Under a complex formula developed more than 20 years ago, hospitals in San Francisco and New York get an average of 1.6 percent more for the same procedures than those in Iowa, Montana or Kansas.

A separate formula that factors in malpractice premiums and regional cost and wage differences also reimburses urban doctors at a higher rate than rural ones.

For example, Medicare now pays a hospital in Bismarck, N.D., $3,988 for a heart failure procedure. For the same procedure, a hospital in New York is paid $6,460, according to Rep. Earl Pomeroy, D-N.D.

The differential is based on assumptions that it is cheaper to provide health care in small towns than bigger cites.

Lawmakers, health experts and Medicare officials differ on whether those assumptions are still valid.

Malpractice premiums, office rent and cost of living all tend to higher in urban areas, according to the Centers for Medicaid and Medicare Services, a division of the Health and Human Services Department.

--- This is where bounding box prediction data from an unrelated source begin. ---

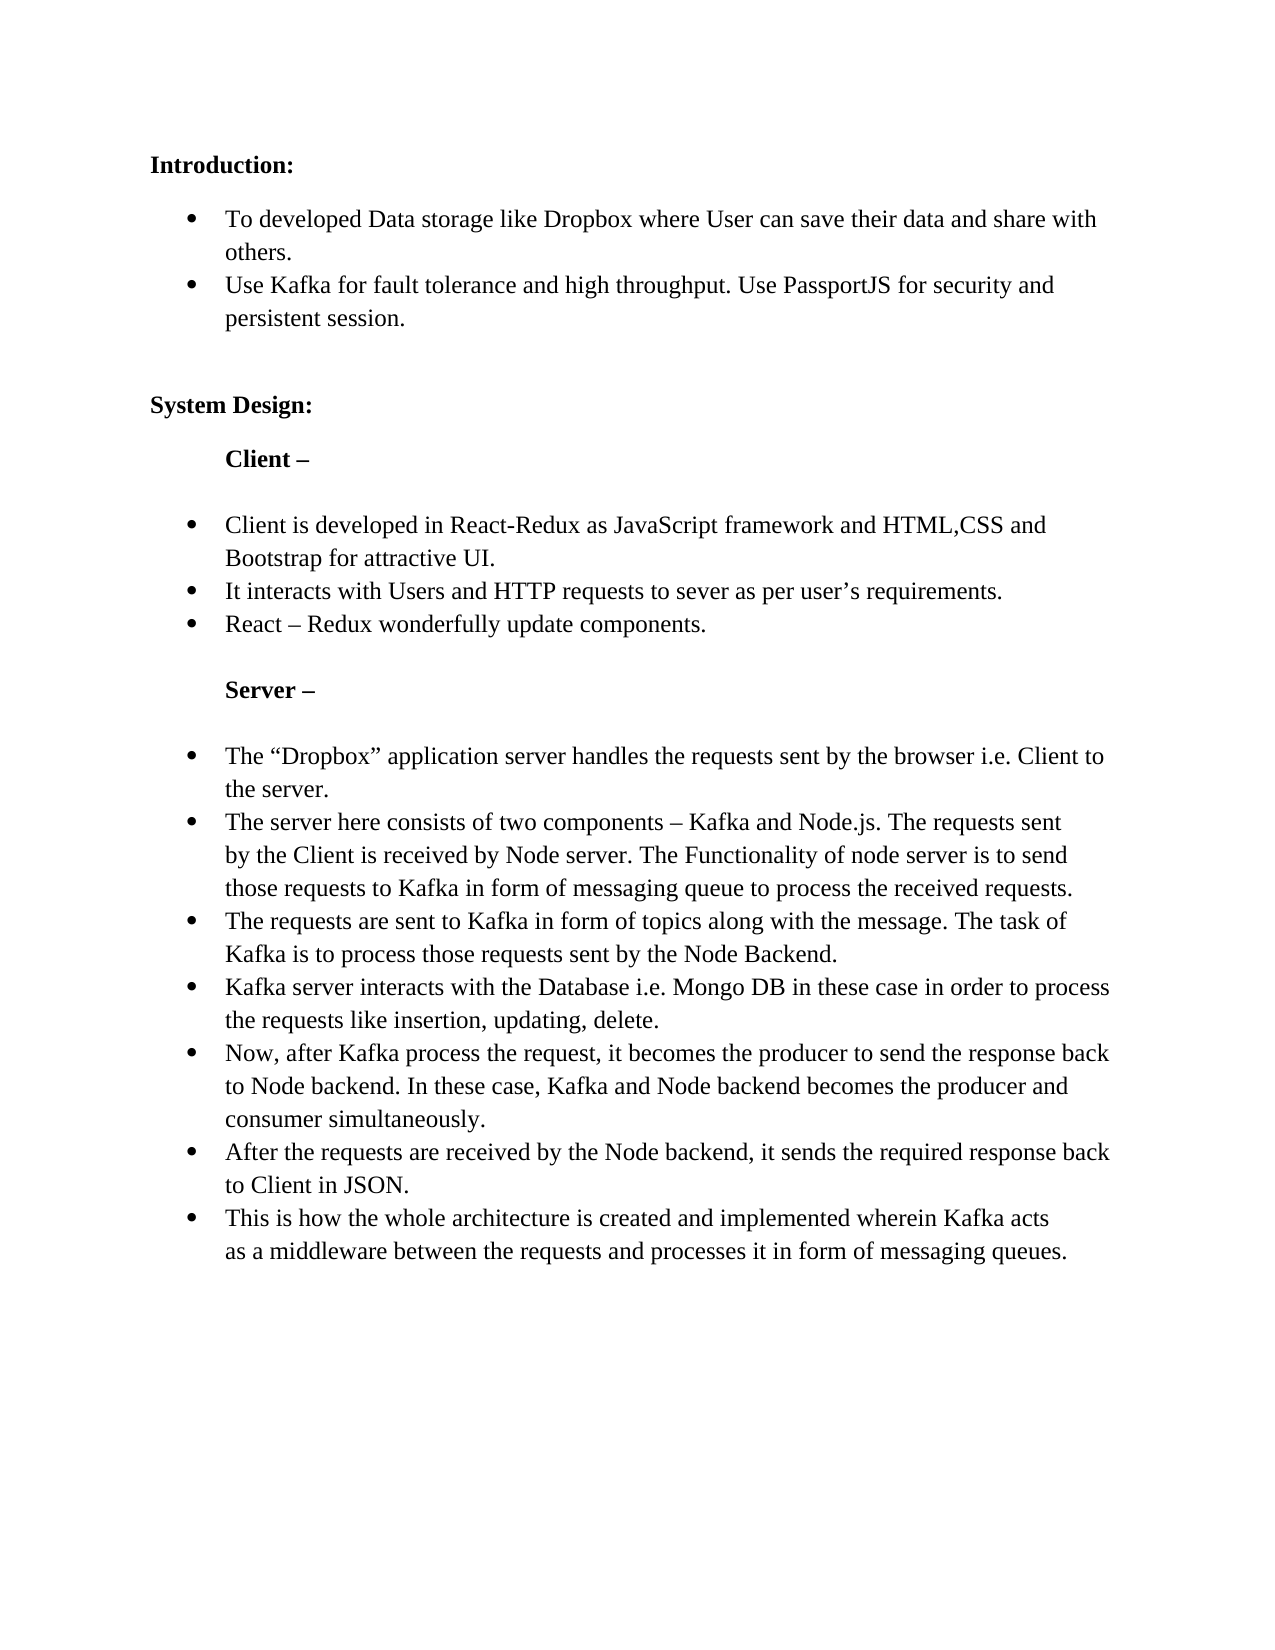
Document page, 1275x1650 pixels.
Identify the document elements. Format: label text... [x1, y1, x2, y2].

list Now, after Kafka process the request, it becomes the producer to send the response back to Node backend. In these case, Kafka and Node backend becomes the producer and consumer simultaneously. [187, 1038, 1125, 1133]
list Use Kafka for fault tolerance and high throughput. Use PassportJS for security and persistent session. [187, 270, 1125, 332]
list Kafka server interacts with the Database i.e. Mongo DB in these case in order to process the requests like insertion, updating, delete. [187, 972, 1125, 1034]
list The “Dropbox” application server handles the requests sent by the browser i.e. Client to the server. [187, 741, 1125, 803]
list It interacts with Users and HTTP requests to sever as per user’s requirements. [187, 576, 1125, 604]
list Client is developed in React-Redux as JavaScript framework and HTML,CSS and Bootstrap for attractive UI. [187, 510, 1125, 571]
list Server – [225, 675, 1125, 703]
text System Design: [150, 390, 1125, 418]
list After the requests are received by the Node backend, it sends the required response back to Client in JSON. [187, 1137, 1125, 1199]
list To developed Data storage like Dropbox where User can save their data and share with others. [187, 204, 1125, 266]
text Introduction: [150, 150, 1125, 179]
list The server here consists of two components – Kafka and Node.js. The requests sent [187, 807, 1125, 836]
list by the Client is received by Node server. The Functionality of node server is to send those requests to Kafka in form of messaging queue to process the received requests. [225, 840, 1125, 902]
list This is how the whole architecture is created and implemented wherein Kafka acts [187, 1203, 1125, 1232]
list The requests are sent to Kafka in form of topics along with the message. The task of Kafka is to process those requests sent by the Node Backend. [187, 906, 1125, 968]
list Client – [225, 444, 1125, 472]
list React – Redux wonderfully update components. [187, 609, 1125, 637]
list as a middleware between the requests and processes it in form of messaging queues. [225, 1236, 1125, 1265]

Urban hospitals also tend to have higher hospitalization rates and longer hospital stays, and also offer a wider variety of services.

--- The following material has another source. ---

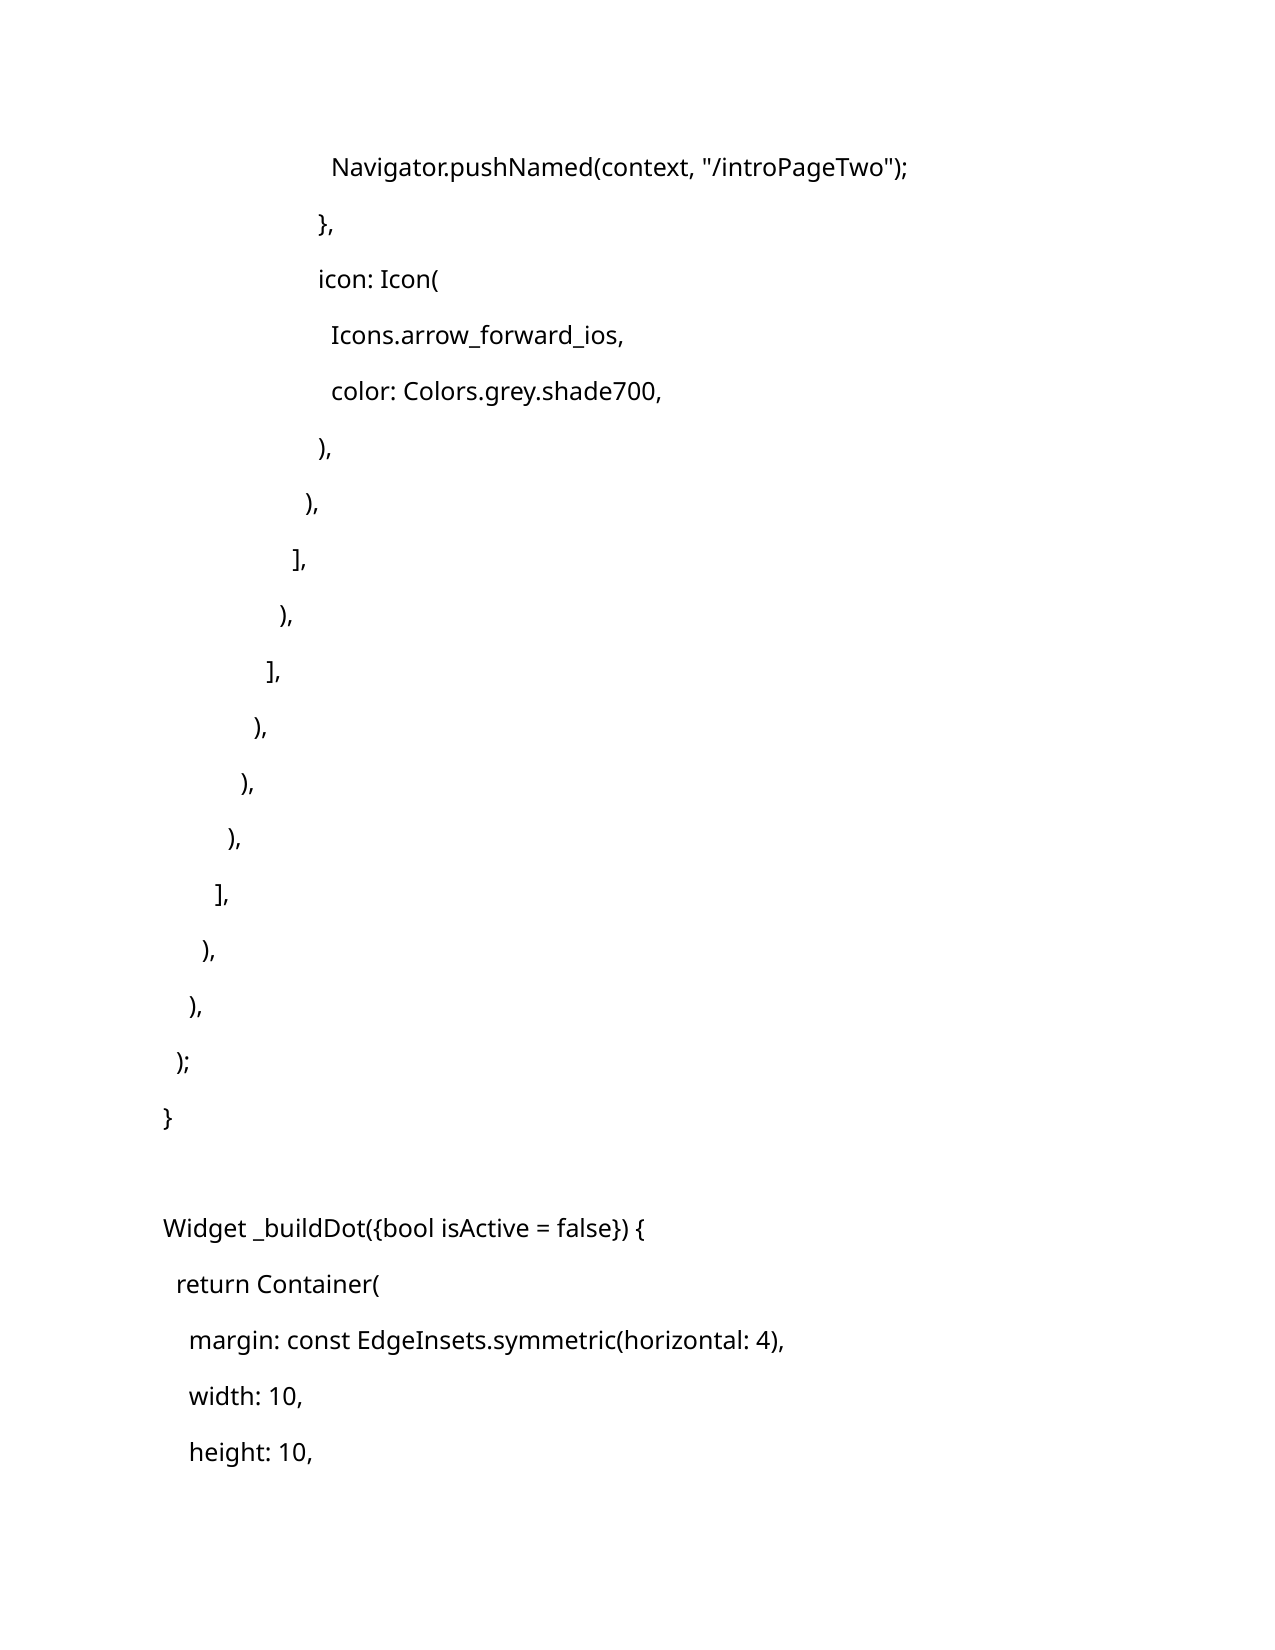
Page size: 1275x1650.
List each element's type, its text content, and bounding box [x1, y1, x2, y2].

But lawmakers from rural areas and some policy advocates point to examples where costs are higher in the countryside.

Rick Pollack, executive vice president of the American Hospital Association, said rural hospitals also lack the patient volume of big-city facilities that helps spread the cost of services, new equipment, salaries and day-to-day operations.

Moreover, smaller hospitals have been forced to raise salaries to compete with better-paying urban hospitals, Pollack said. Richards said several veteran nurses have left his hospital in the past 18 months for higher-paying jobs in Minnesota; another flies to Hawaii every two weeks to work shifts at a hospital there.

"It's no secret that those old formulas are unfair to rural doctors and rural hospitals," said Republican Sen. Charles Grassley of Iowa.

Aggravating the problem are the much more rapidly aging populations of rural states. Many young people are leaving the countryside for higher-paying jobs in the cities, and rural hospitals are increasingly reliant on Medicare patients.

In 2000, more than 50 percent of the nation's 2,200 rural hospitals reported that Medicare made up more than half of their gross revenue, compared with 31 percent of urban hospitals, according to the AHA.

Across Iowa, Medicare patients represent about 16 percent of the population, a figure matched by Maine, North Dakota, South Dakota, Arkansas, Alabama and Pennsylvania. Only Florida and West Virginia have more at 17 percent.

"We are dependent on Medicare, and that makes us vulnerable," said Scott Curtis, administrator at Kossuth Regional, where more than 60 percent of the patients last year were Medicare beneficiaries.

Seventy-five members of the newly formed Congressional Rural Caucus obtained the extra money for rural health care after threatening to vote against the prescription drug bill.

Grassley said the $25 billion for rural providers would be paid for with savings and cuts in other Medicare programs and freezes in payments to update medical equipment. The House version calls for $28 billion.

Lawmakers from urban areas have gotten assurances that Medicare payment rates for their health care providers would not be reduced.

Both versions of the legislation would raise the base rates small and rural hospitals receive to the same level as large urban hospitals and adjust the wage index used in calculating payments.

Whether that will actually occur remains uncertain. The House and Senate bills have widely different approaches to the bigger issue driving the bill -- a looming fiscal crisis for the Medicare program as the baby boomers reach old age. There are doubts the two versions can be merged into a compromise, even with a nudge from President Bush.

"I'm really skeptical," said Keith Mueller, director of the RUPRI Center for Rural Health Policy Analysis at the University of Nebraska. "The key differences in the entire bill are pretty fundamental and philosophical, not partisan."